Su kolonunun oksijenli-oksijensiz arayüzey tabakasındaki fosfat ve nitrat döngülerinin modellemesi

Data collected extensively in the water of the central Baltic Sea show the development of nitrate deficits, likely caused by denitrification and anammox. Observations of temperature and salinity, oxygen, hydrogen sulfide and nutrient concentrations in the central Gotland Sea reveal the rate of formation of nitrate deficits to be largest in the oxic waters above and in the halocline. The reason that large accumulated deficits are observed in stagnant deeper waters is simply that there they can build up over years to decades of stagnation. The magnitude of the nitrate deficit formation varies between years, mainly depending on the annual maximum depth of the mixed layer and related late-winter nitrate concentration in surface water. The bulk of nitrogen losses is by denitrification (anamox maximum 12%?) in the oxic part of the Baltic where it is only possible in sediments.
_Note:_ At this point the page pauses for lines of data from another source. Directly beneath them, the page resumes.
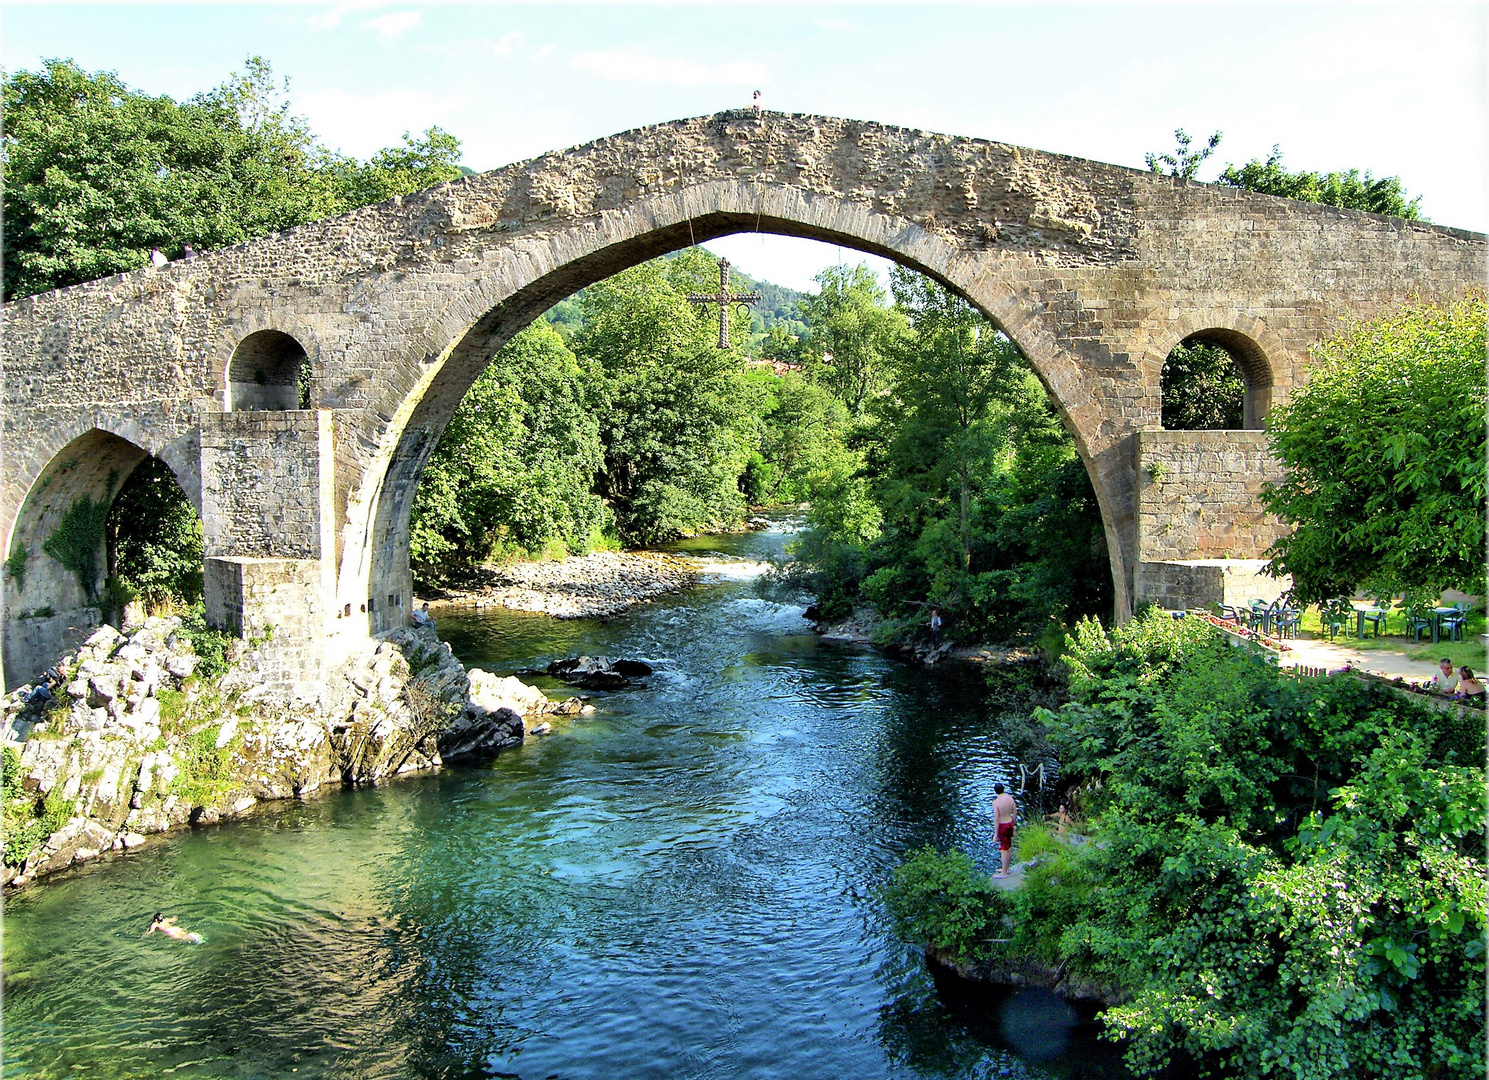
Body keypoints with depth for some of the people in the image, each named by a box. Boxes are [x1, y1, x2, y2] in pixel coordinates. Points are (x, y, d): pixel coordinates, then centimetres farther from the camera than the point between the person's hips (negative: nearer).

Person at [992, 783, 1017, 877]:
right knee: (1009, 847, 19)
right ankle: (1006, 868, 34)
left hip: (1002, 826, -7)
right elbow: (1015, 813, 6)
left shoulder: (996, 802, -22)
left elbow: (996, 819, -20)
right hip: (1010, 823, 7)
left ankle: (1004, 873, 13)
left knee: (1003, 849, 3)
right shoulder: (1010, 798, -3)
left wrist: (996, 833, -13)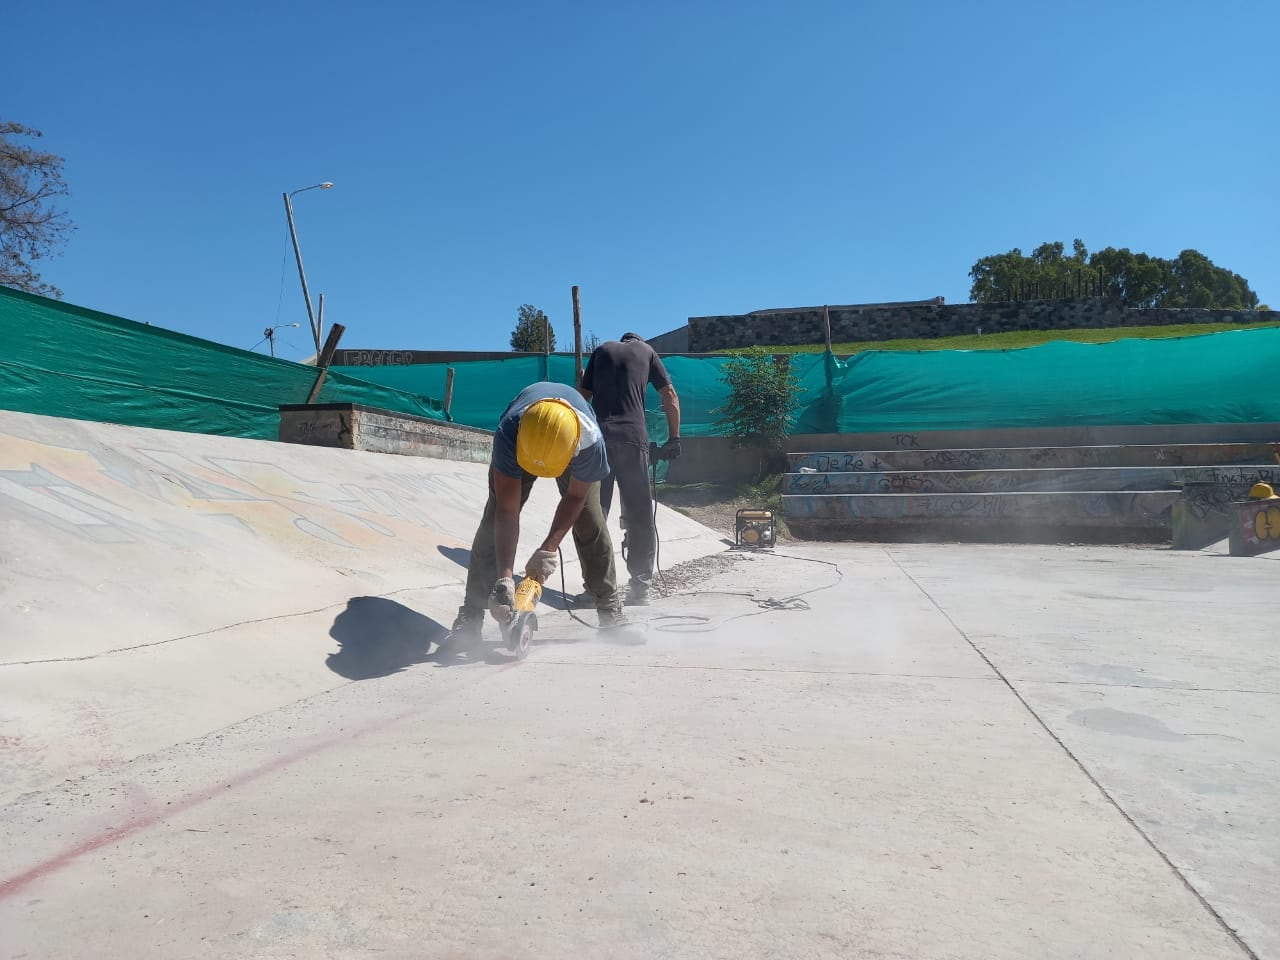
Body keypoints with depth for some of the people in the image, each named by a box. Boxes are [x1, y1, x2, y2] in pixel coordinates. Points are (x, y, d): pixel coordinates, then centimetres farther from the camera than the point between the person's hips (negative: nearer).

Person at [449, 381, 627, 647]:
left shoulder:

Deep waters turning anoxic can have very high rates of denitrification, but for short periods only. Therefore, and with the small water volume involved, this is of no importance for the Baltic N-balance. The results show that denitrification is not high in the Baltic Sea because it is prone to anoxia at depth. Especially, an often invoked negative feedback removing nitrogen (high nitrate - high production – high sedimentation – high oxygen consumption – anoxia – high denitrification, hence lowered nitrate delivery to the surface) is not at work here. On the contrary, oxic conditions of the water favour nitrogen removal. The stagnation period in the seventies had lower denitrification than the more oxic period of the nineties. Other processes than denitrification and burial in sediments contribute to bound-nitrogen removal in the Baltic Sea, since nitrate deficits are smaller than observed N2 supersaturation.